Ольга. Моя забота. Потом. Атас. (Появляется Жека.) Где прятались, Жека?

Жека. Ложечки, ножички… Собрать и убрать.

Ольга. Зачем? Вы — в гостях.

Жека. Я — на работе.

Ольга. Воскресный же день.

Жека. Не у меня, Ольга Богдановна.

Ольга. Начальник строгий?

Жека. Вам лучше знать.

Ольга. Мне он не начальник, а муж.

Жека. Тем более, вам виднее.

Ольга (чуть слышно). Тварь.


(Уходит.)


Прохор. Жека…

Жека. Слушаю, Прохор Борисыч.

Прохор. Не задевает, что так обратился? Без отчества?

Жека. Напротив. Приятно. Я молодая.

Прохор. Присядьте, Жека. Нет правды в ногах. Даже — в ваших.

Жека. Но нет ее и выше. (Присаживается.)

Прохор. Кто знает? Пушкина уважаете…

Жека. Он — наш учитель. Толстой говорил.

Прохор. Всё у вас — классики. Словно — охранники. Сами что скажете?

Жека. Я говорю то, что начальство хочет услышать.

Прохор. И вы… всегда такая покладистая?

Жека. Преимущественно — в рабочее время.

Прохор. Работа, надо сказать, не пыльная. С купаньем.

Жека. А с начальством не спорят. Велено мне было — присутствовать. Включая водные процедуры. Вместе со всеми.

Прохор. И часто начальство… повелевает?

Жека. Случается.

Прохор. Даже по воскресеньям?

Жека. Секрет.

Прохор. Как знаете. Сам догадаюсь.

Жека. Догадываюсь — как догадаетесь.

Прохор. А не проста… золотая рыбка.

Жека. Простую — выловят на наживку. Потом — на сковородку. И — ам…

Прохор. И кто тут рыбка, и кто — рыбак…

Жека. Ошиблись. Ничего не ловлю. И — никого. Ни фарта, ни черта, ни даже доброго волшебника.

Прохор. Бескорыстное служение родине?

Жека. Какая тут может быть корысть? Не так велика моя зарплата.

Прохор. Достойный ответ. Далеко пойдете.

Жека. Бывают такие сюжеты. В книжках.

Прохор. Бывают и в жизни. Она богата.

Жека. На испытания.

Прохор. И не только. Москву не намерены посетить?

Жека. В мечтах.

Прохор. Осуществите мечту — поставьте в известность (дает ей картонный квадратик).

Жека. Это — зачем?

Прохор. Вдруг пригожусь.

Жека. Я покровительства не ищу, Прохор Борисыч. Еще не заметили?

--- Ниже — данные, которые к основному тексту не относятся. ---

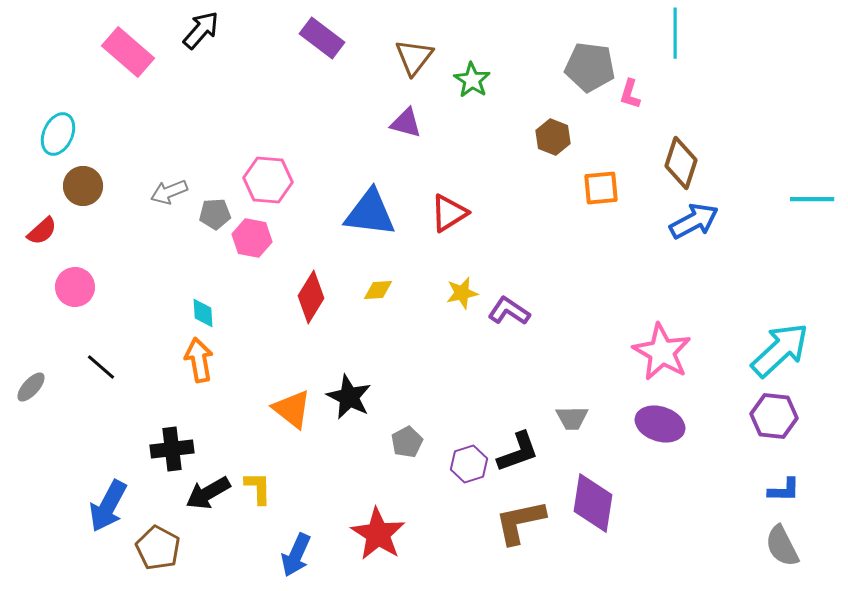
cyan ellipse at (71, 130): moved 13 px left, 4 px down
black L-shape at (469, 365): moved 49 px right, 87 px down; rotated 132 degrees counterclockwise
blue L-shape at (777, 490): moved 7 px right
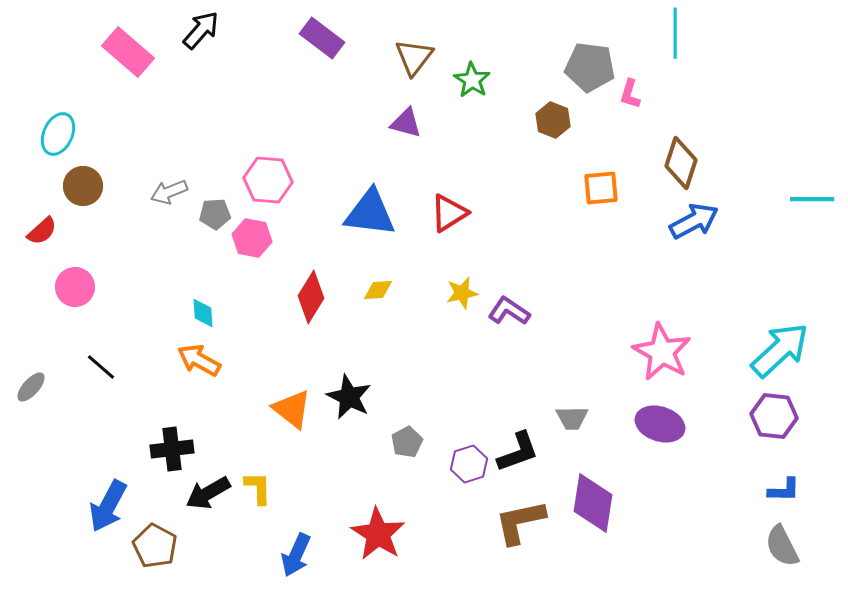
brown hexagon at (553, 137): moved 17 px up
orange arrow at (199, 360): rotated 51 degrees counterclockwise
brown pentagon at (158, 548): moved 3 px left, 2 px up
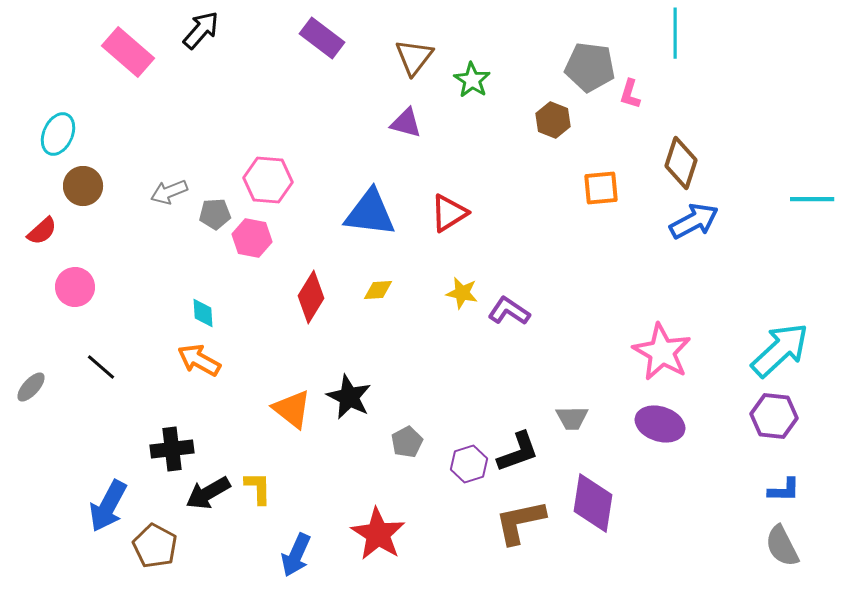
yellow star at (462, 293): rotated 24 degrees clockwise
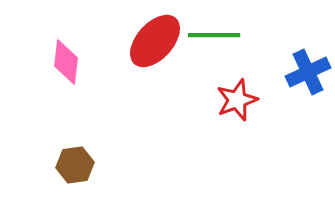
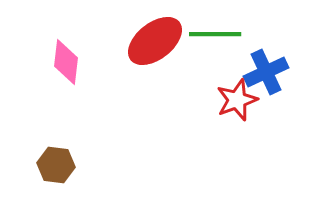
green line: moved 1 px right, 1 px up
red ellipse: rotated 10 degrees clockwise
blue cross: moved 42 px left
brown hexagon: moved 19 px left; rotated 15 degrees clockwise
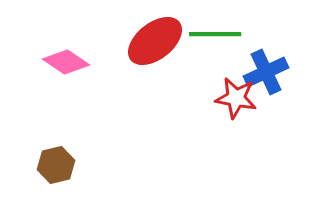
pink diamond: rotated 63 degrees counterclockwise
red star: moved 1 px left, 2 px up; rotated 30 degrees clockwise
brown hexagon: rotated 21 degrees counterclockwise
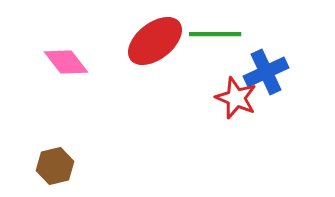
pink diamond: rotated 18 degrees clockwise
red star: rotated 12 degrees clockwise
brown hexagon: moved 1 px left, 1 px down
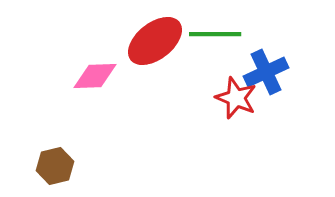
pink diamond: moved 29 px right, 14 px down; rotated 54 degrees counterclockwise
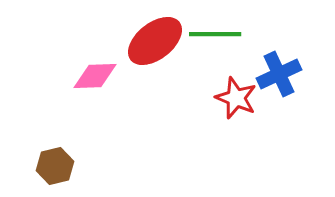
blue cross: moved 13 px right, 2 px down
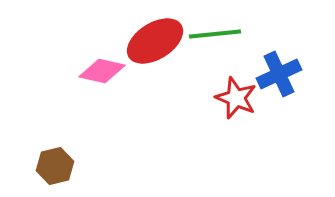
green line: rotated 6 degrees counterclockwise
red ellipse: rotated 6 degrees clockwise
pink diamond: moved 7 px right, 5 px up; rotated 15 degrees clockwise
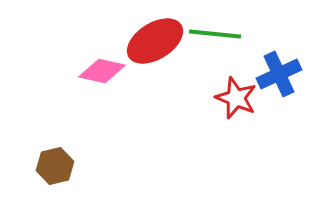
green line: rotated 12 degrees clockwise
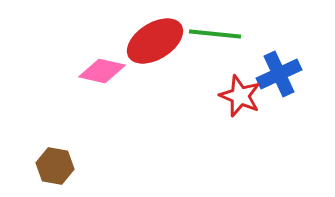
red star: moved 4 px right, 2 px up
brown hexagon: rotated 24 degrees clockwise
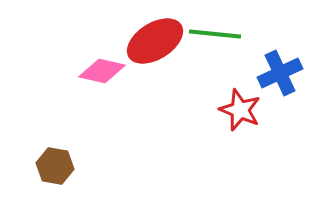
blue cross: moved 1 px right, 1 px up
red star: moved 14 px down
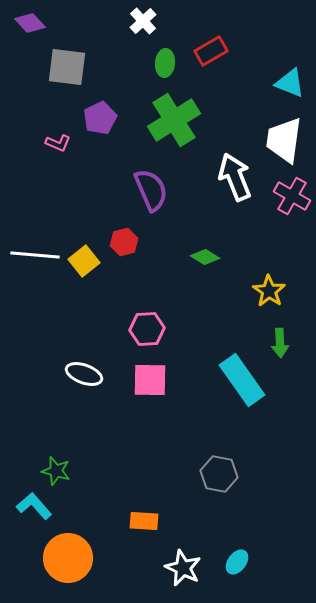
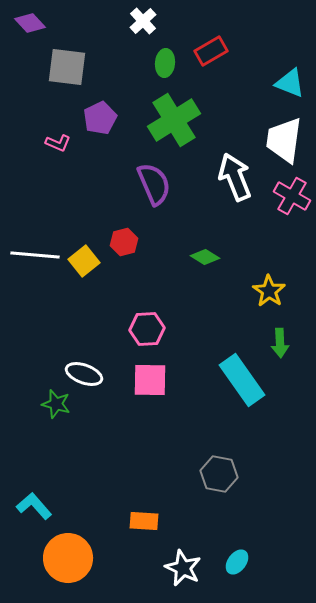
purple semicircle: moved 3 px right, 6 px up
green star: moved 67 px up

Прохор. Все я заметил, гордая девушка. Но вы — припрячьте. Не помешает.


(Жека пожимает плечами, опускает карточку в кармашек. Выходят Петр, Ольга, Павел, Анна, вслед за ними — Христофор.)


Ольга. Хозяин устал. Пора прощаться. Жека, не в службу, а в дружбу — взгляните… Наши водилы не разбрелись?

Жека. Должно быть, как обычно… кемарят… (уходит).

Христофор. И вовсе я не устал. Бодр, свеж.

Петр. Хозяин дорог в любом состоянии, а гость — коли вовремя уйдет.

Павел. Иначе больше не пригласят.

Анна (тихо). Не перебарщивай. Меньше сахара… (Павел нахмурился, но сдержался, не ответил.)

Прохор. Анюта, хочу тебе шепнуть нежное слово на ушко.

Анна. Ух как приятно. Вся внимание. (Они отходят в сторонку.)

Прохор. Вот что ты, Нюра, должна усвоить: я мужа твоего забираю. В Москву. Свой стиль придется менять.

Анна (ошарашенно). Павлика?

Прохор. Он не Павлик, а Павел. Живи — соответственно. Не гоношись.

Анна (медленно приходя в себя, пытаясь улыбнуться). Крут новый хозяин.

Прохор. Ошибочка, Нюра. Не просто крут. Он о-чень крут. (Подходит к Христофору, бережно его обнимает.) Держитесь, дорогой человек. Так счастлив я, что снова увиделись. Что вы — хоть куда. Нет, правда… счастлив.

Христофор. Спасибо, Прохор. Навряд ли свидимся еще раз. В добрый час. Будь здоров.

Прохор (негромко). И вот еще что… На прощанье дайте… главный совет.

Христофор. Тебе-то зачем? Ты сам все знаешь. И сам — совет дашь.

Прохор. Нужно. Без трепа.


(Все тактично отошли в сторонку.)


Христофор. Ну, коли спрашиваешь… Проша, на такой верхотуре — главное, вовремя сделать ноги.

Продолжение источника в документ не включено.